Whether the integrated KG satisfies ontology constraints (independent of reference content). Examples include disjoint class violations, domain/range misuse, relation direction errors, cardinality violations, and literal datatype/format errors. These are reported as violation counts or normalized scores (higher is better when normalized).
Useful for analysis and debugging, but not treated as end-to-end quality on their own:
- Statistical: fact/entity/relation/type counts, untyped entities, graph density.
- Resource: duration, peak memory, external API cost.
- Task-level: entity-matching precision/recall, ontology-matching precision/recall, entity/relation linking quality.
Per-pipeline scores can be combined by normalizing metrics to ([0,1]), averaging within quality groups, and taking a weighted average across groups (e.g. coverage, correctness, consistency). Entity and triple F1 scores (harmonic mean of coverage and correctness) are also supported.
KGI-Bench/
├── docs/ # MkDocs site (CLI, movie benchmark pointer)
├── benchmarks/
│ └── kgi-bench-movie/ # Movie-domain benchmark (datasets, evaluation)
│ ├── ontology/movie-ontology.ttl
│ ├── Makefile # Download data & run evaluation
│ └── src/moviekg/ # Evaluation helpers
└── src/kgibench/ # Evaluation framework interface
The first benchmark instantiation covers the movie domain (entities Film, Person, Company; fixed ontology).
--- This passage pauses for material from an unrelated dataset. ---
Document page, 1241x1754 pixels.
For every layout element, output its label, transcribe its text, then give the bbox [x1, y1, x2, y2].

It is derived from Wikipedia and DBpedia and supports incremental integration scenarios.
| Component | Description |
|---|---|
| Seed KG | Initial graph to be updated |
| Input sources | Overlapping data in RDF, JSON, and text (Wikipedia abstracts) |
| Reference KG | Ground truth integrating all inputs without duplicates |
| Sizes | film_100 (development), film_1k (testing), film_10k (benchmarking) |
Integration settings (paper Section 3):
- SSP (single-source type): three steps, same format each time — six pipeline variants (two per format: base + alternate, plus optional LLM variants).
- MSP (multi-source type): three steps, one format per step (RDF → JSON → text or permutations) — six combined pipelines built from the SSP base variants.
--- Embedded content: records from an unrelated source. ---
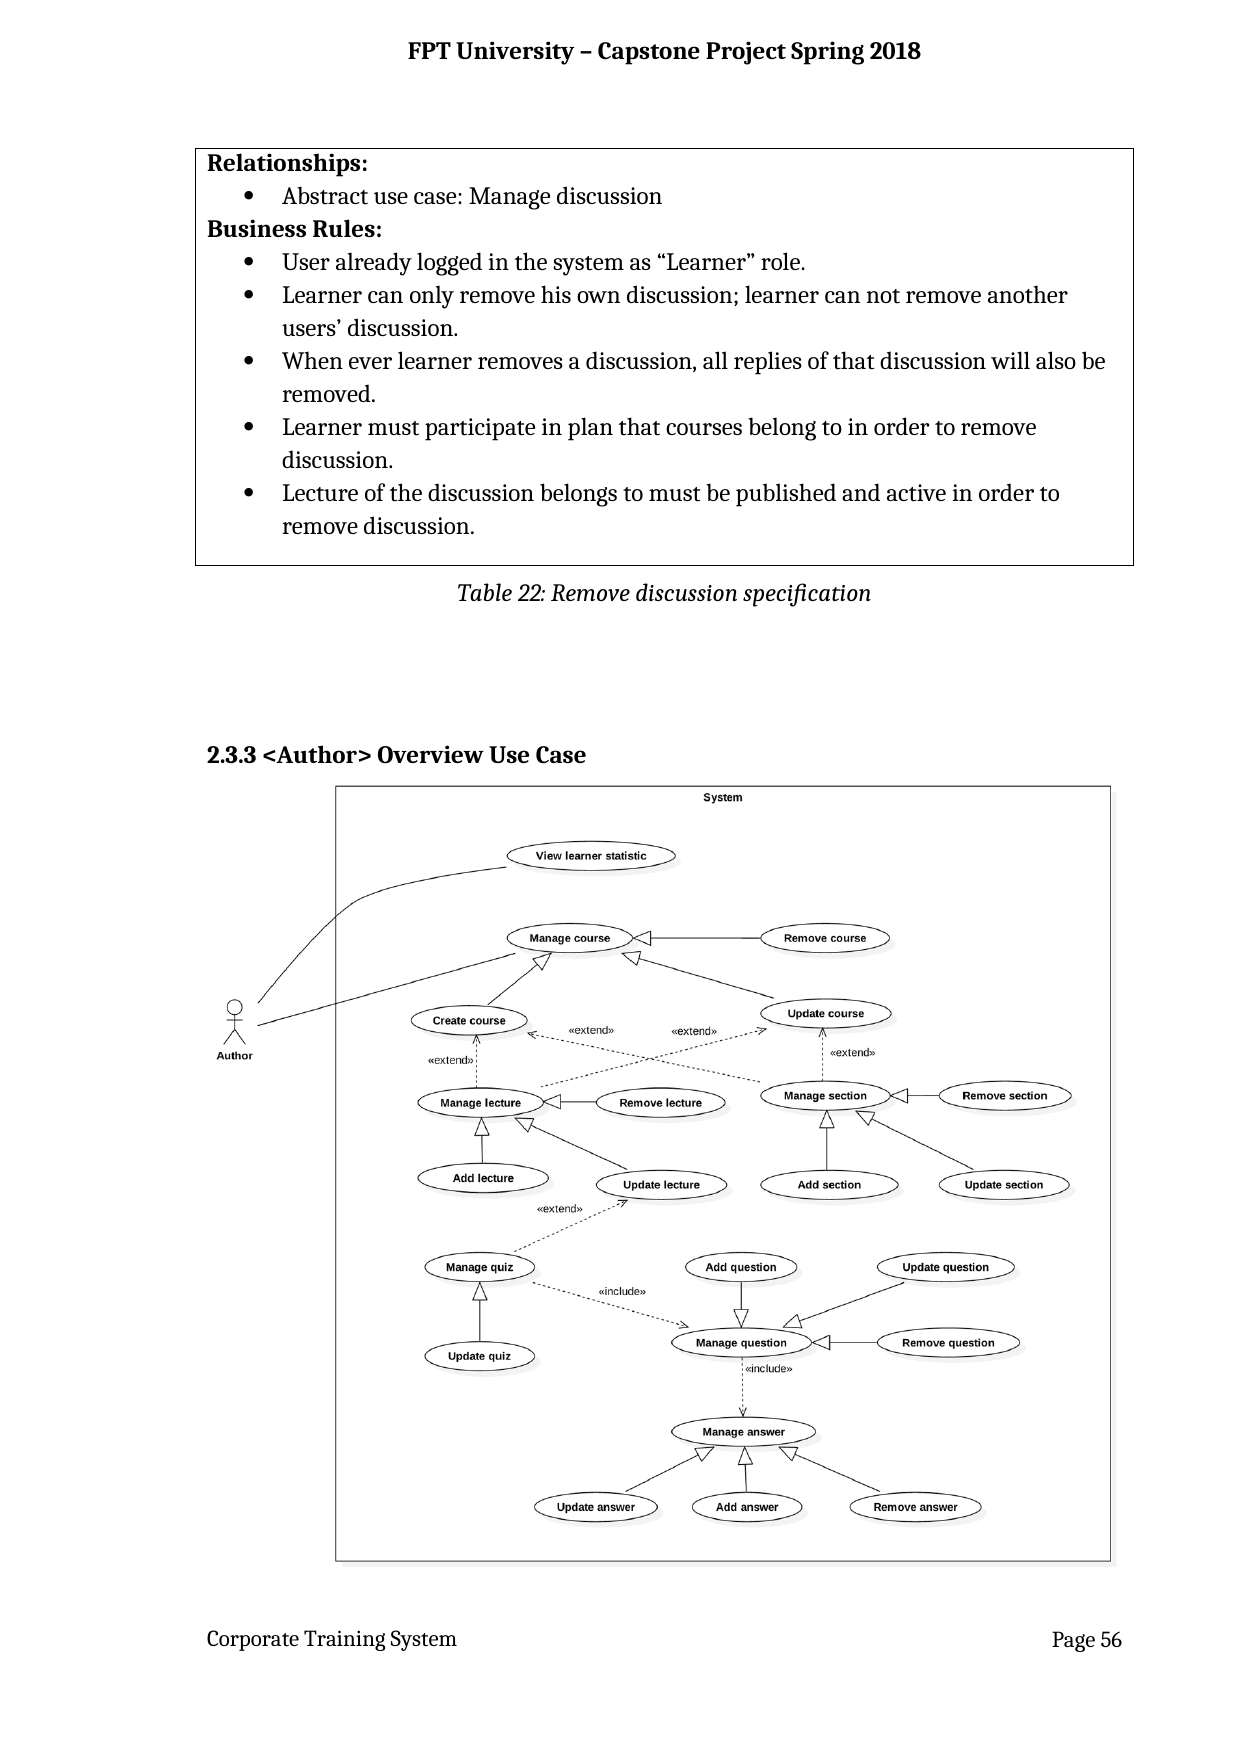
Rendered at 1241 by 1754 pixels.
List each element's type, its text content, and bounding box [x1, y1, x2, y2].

list Table 22: Remove discussion specification [207, 579, 1122, 608]
text 2.3.3 <Author> Overview Use Case [207, 741, 1122, 769]
picture [206, 773, 1123, 1572]
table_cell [196, 149, 1133, 565]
The paper evaluates 12 pipelines (6 SSP + 6 MSP, using the base variant per format) using KGpipe. Pipeline definitions and execution live in KGpipe experiments/moviekg.
See benchmarks/kgi-bench-movie/README.md for the full evaluation workflow.
Install the kgi-bench package from the repository root (Python 3.12+), e.g. with uv:
cd KGI-Bench
uv sync
source .venv/bin/activate
# optional (embedding / LLM metrics): uv sync --extra ml --extra cpuEvaluate pipeline outputs
cd benchmarks/kgi-bench-movie
cp env .env
make download-datasets # and/or
make download-results
make eval-allExample CLI invocation:
kgibench evaluate -m CountMetric \
benchmarks/kgi-bench-movie/data/results/large/rdf_base/stage_3/result.ntPython 3.12+ is required. Dependencies are declared in pyproject.toml (KGpipe / kgcore and optional ML extras for embeddings and LLM tasks).
# with uv (recommended)
uv sync
# or pip
pip install -e .Optional extras: dev, cpu / cuda (PyTorch), ml (transformers, sentence-transformers).